* **EXERCISE INSTRUCTIONS**:
1. Decide whether each statement below agrees with the hyperbola problem text. For each, answer yes or no and quote the words of the text that decide it.
(a) The center of the hyperbola is (−4,3).
(b) One of the asymptotes has a slope of 4.
(c) In the standard expression, a is the length of the vertical semi-axis.
2. Summarize the hyperbola problem text in two sentences.
3. Write the next part of the hyperbola explanation, picking up after its last sentence.

[Start PROVIDED PASSAGE]

Question

The center of a hyperbola is (−4,3) , and one vertex is (−4,7) . The slope of one of the asymptotes is 2.

What is the equation of the hyperbola in standard form?

Answer 1

`((x+4)^(2))/(4) - ((y-3)^(2))/(16) = 1`

Explanation:

The hyperbola centered at (h,k) has the following expression:

`((x-h)^(2))/(a^(2)) - ((y-k)^(2))/(b^(2)) = 1`

Where
`a` and
`b` are the length of the horizontal and vertical semi-axes, respectively.

[End PROVIDED PASSAGE]
[Start SUPPLIED DATA]

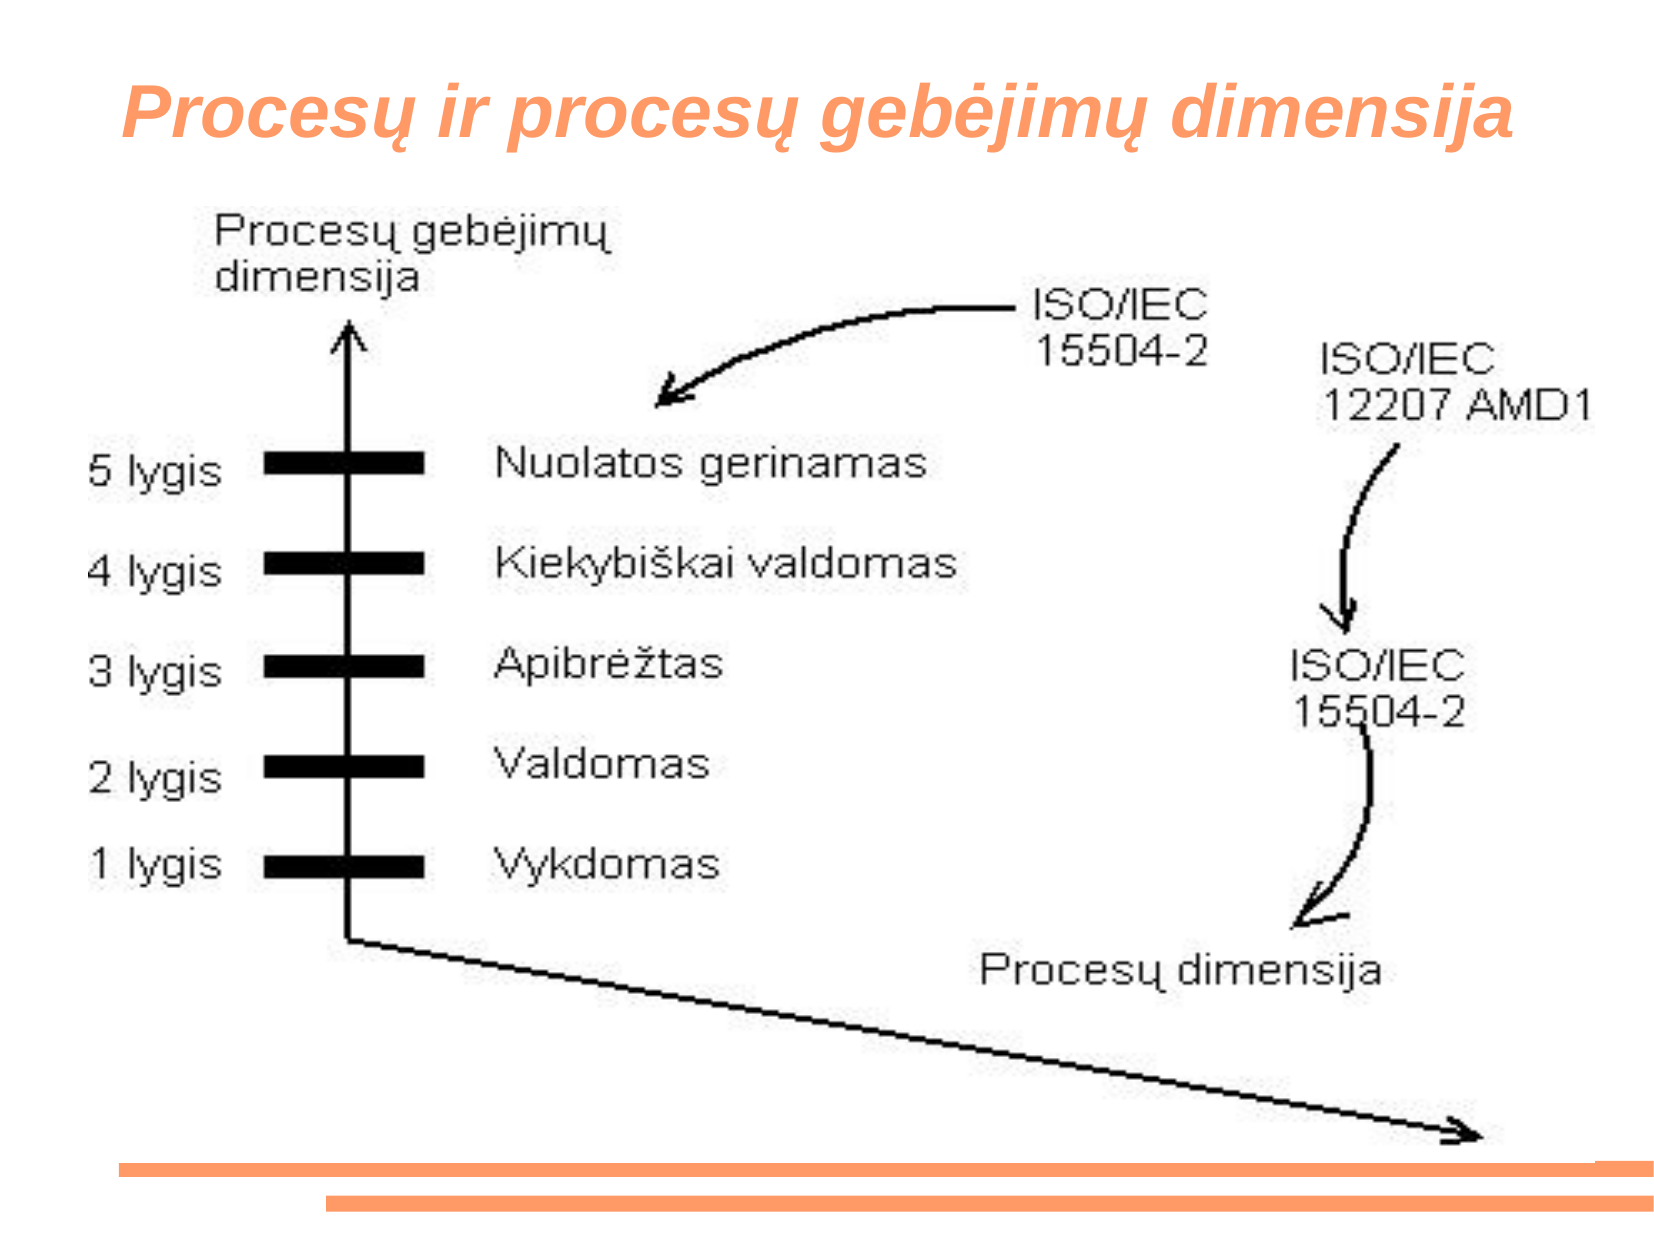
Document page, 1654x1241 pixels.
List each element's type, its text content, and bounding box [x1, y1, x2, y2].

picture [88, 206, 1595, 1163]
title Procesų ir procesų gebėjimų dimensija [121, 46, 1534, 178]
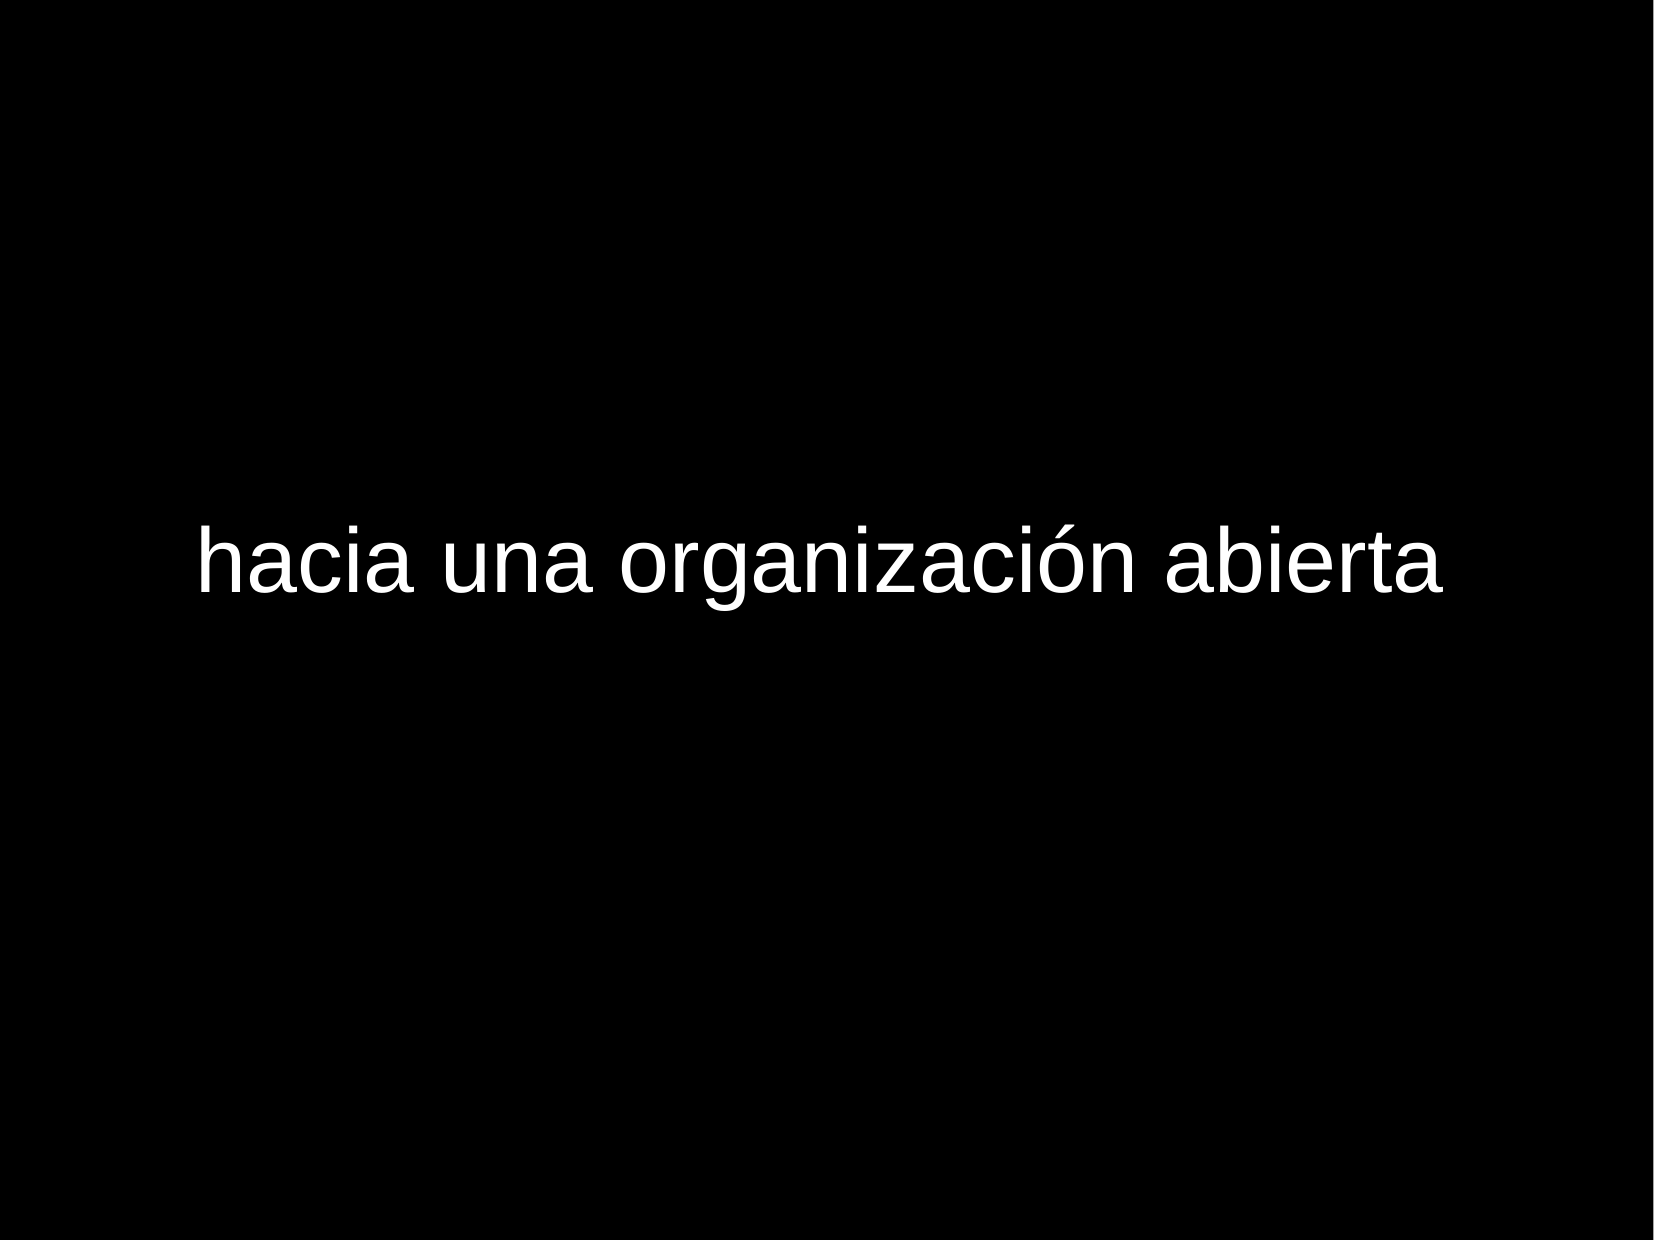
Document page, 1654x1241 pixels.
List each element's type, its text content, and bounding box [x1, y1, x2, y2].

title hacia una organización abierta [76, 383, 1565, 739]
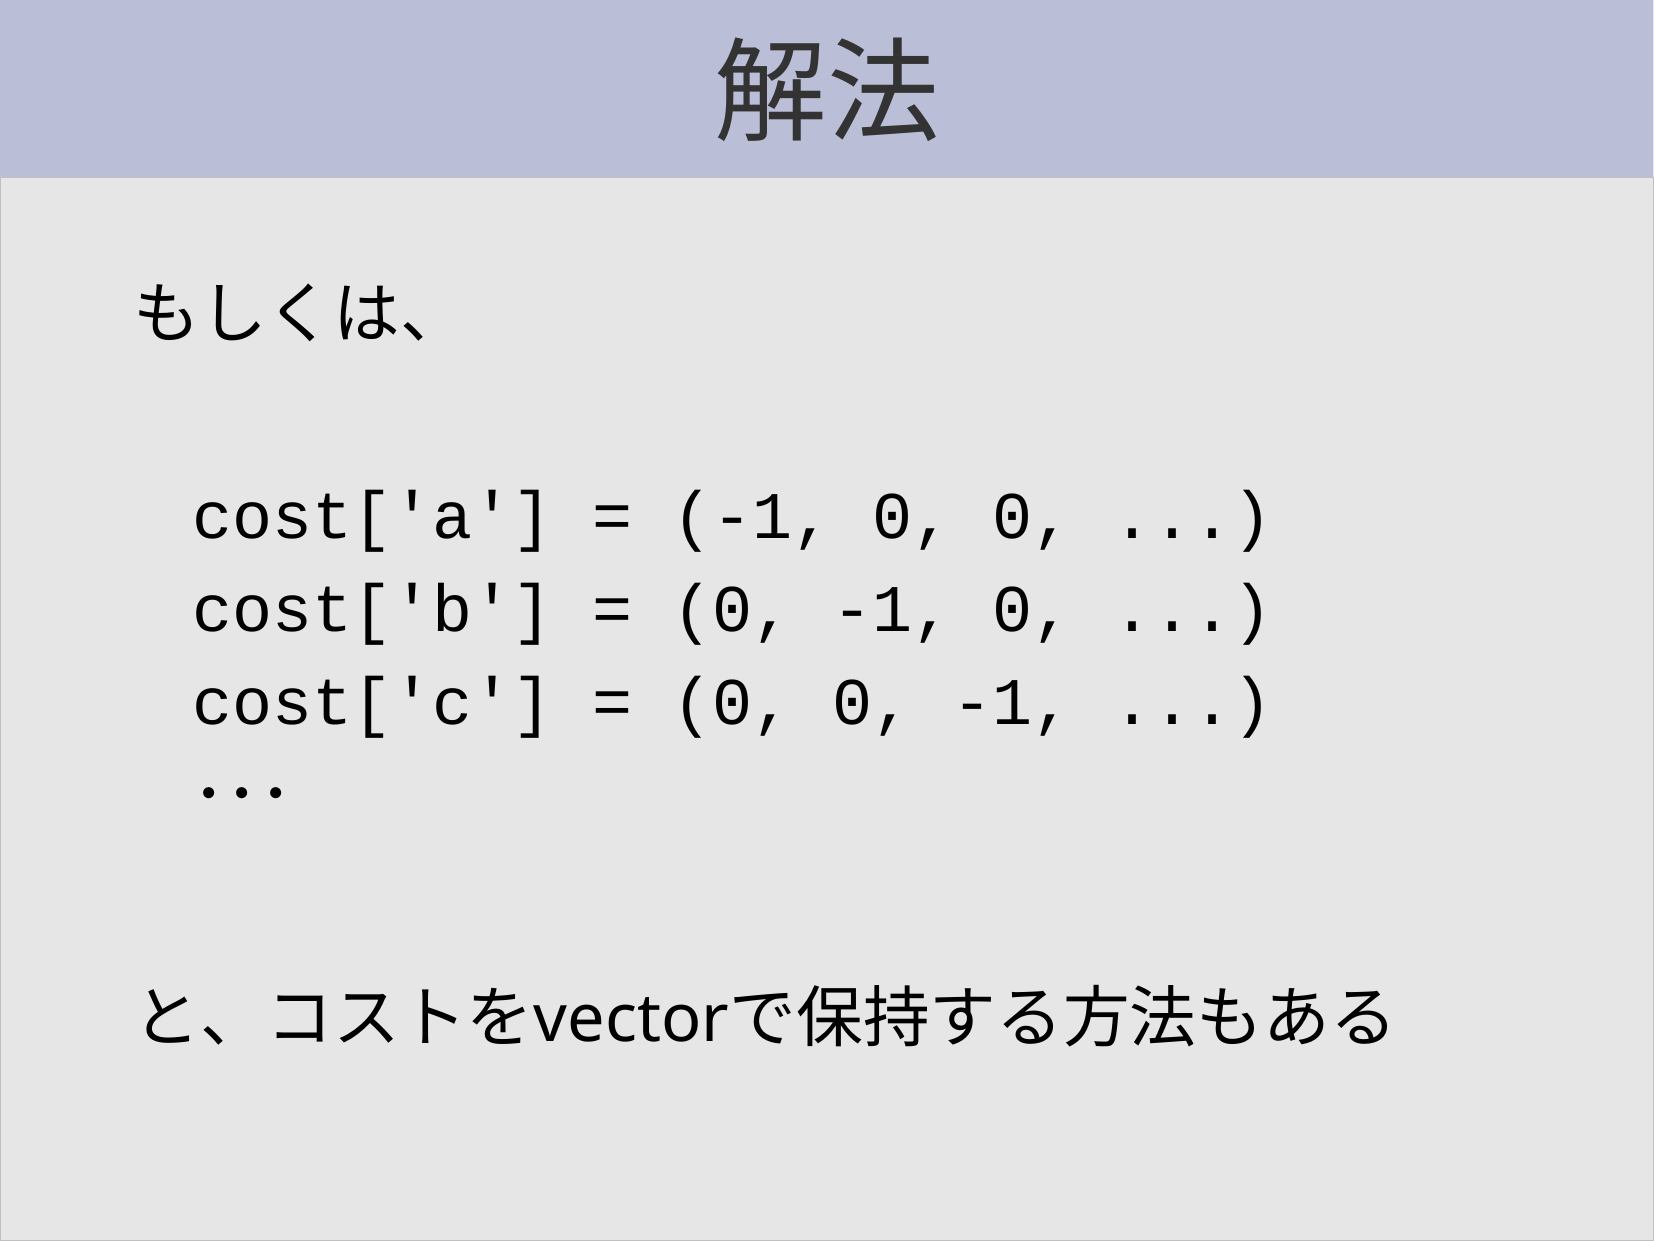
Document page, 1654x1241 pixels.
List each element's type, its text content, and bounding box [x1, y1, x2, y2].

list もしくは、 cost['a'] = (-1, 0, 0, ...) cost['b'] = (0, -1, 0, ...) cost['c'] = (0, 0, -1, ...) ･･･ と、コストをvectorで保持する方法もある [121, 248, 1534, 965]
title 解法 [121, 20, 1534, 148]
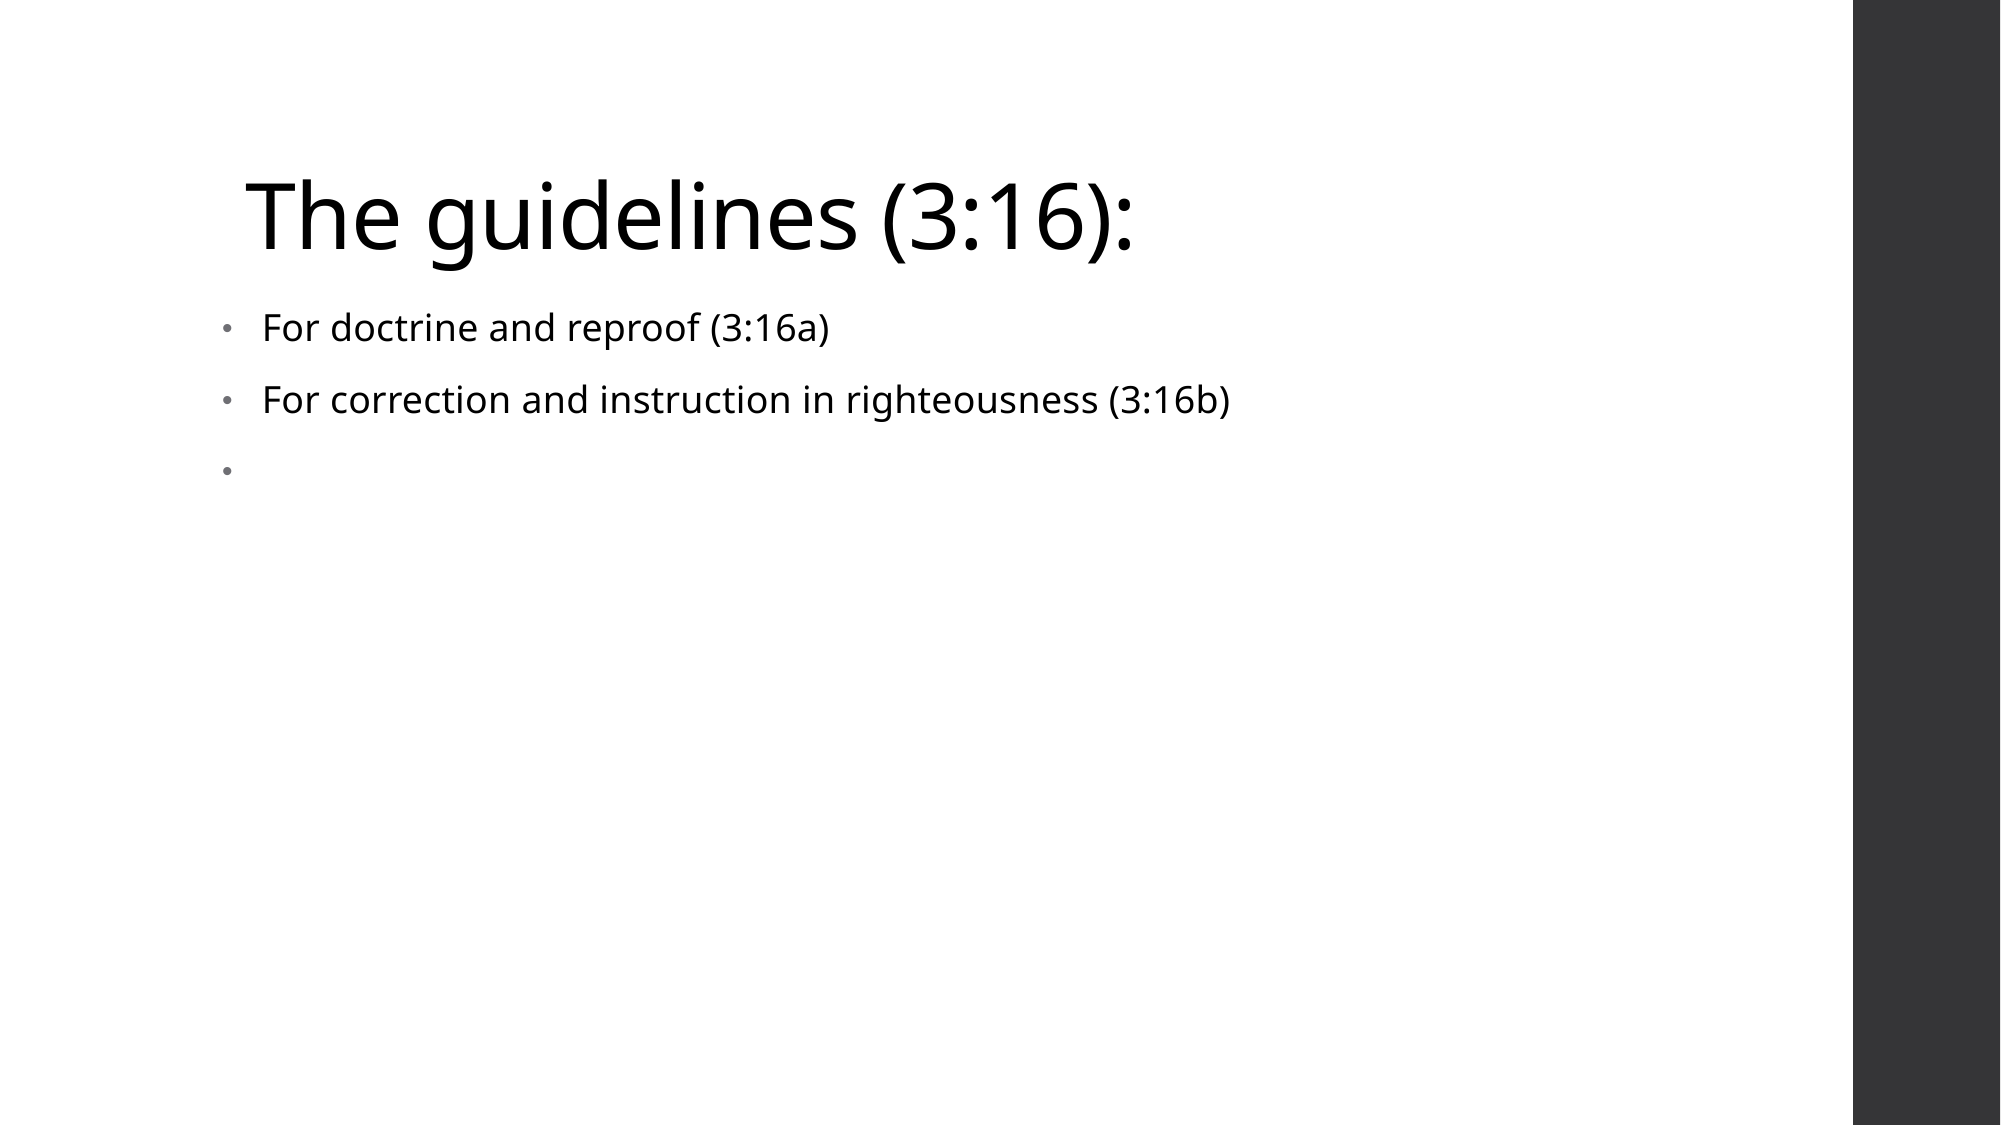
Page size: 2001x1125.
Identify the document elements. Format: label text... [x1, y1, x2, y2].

[End SUPPLIED DATA]

* **ANSWER LIST**:
1.
(a) Yes: "The center of a hyperbola is (−4,3)"
(b) No: "The slope of one of the asymptotes is 2."
(c) No: "are the length of the horizontal and vertical semi-axes, respectively"

2. The problem describes a hyperbola with center (−4,3), one vertex at (−4,7), and an asymptote of slope 2, and asks for its equation in standard form. The answer gives ((x+4)^(2))/(4) - ((y-3)^(2))/(16) = 1 and explains that a hyperbola centered at (h,k) has the expression ((x-h)^(2))/(a^(2)) - ((y-k)^(2))/(b^(2)) = 1, where a and b are the lengths of the horizontal and vertical semi-axes.

3.
Since the center and one vertex share the same vertical component (
`x=-4`), it is easy to conclude that hyperbola has a vertical configuration (
`b > a`). The distance between the center and the known vertex is equal to the length of the vertical semi-axis. Therefore:

`b = 4`

The slope of the hyperbola is given by the following relationship:

`(b)/(a) = 2`

The length of the horizontal semi-axis is:

`a = (b)/(2)`

`a = 2`

The standard form of the equation of the hyperbola is:

`((x+4)^(2))/(4) - ((y-3)^(2))/(16) = 1`

Answer 2

The answer to your question is below

Explanation:

C (-4, 3)

V (-4, 7)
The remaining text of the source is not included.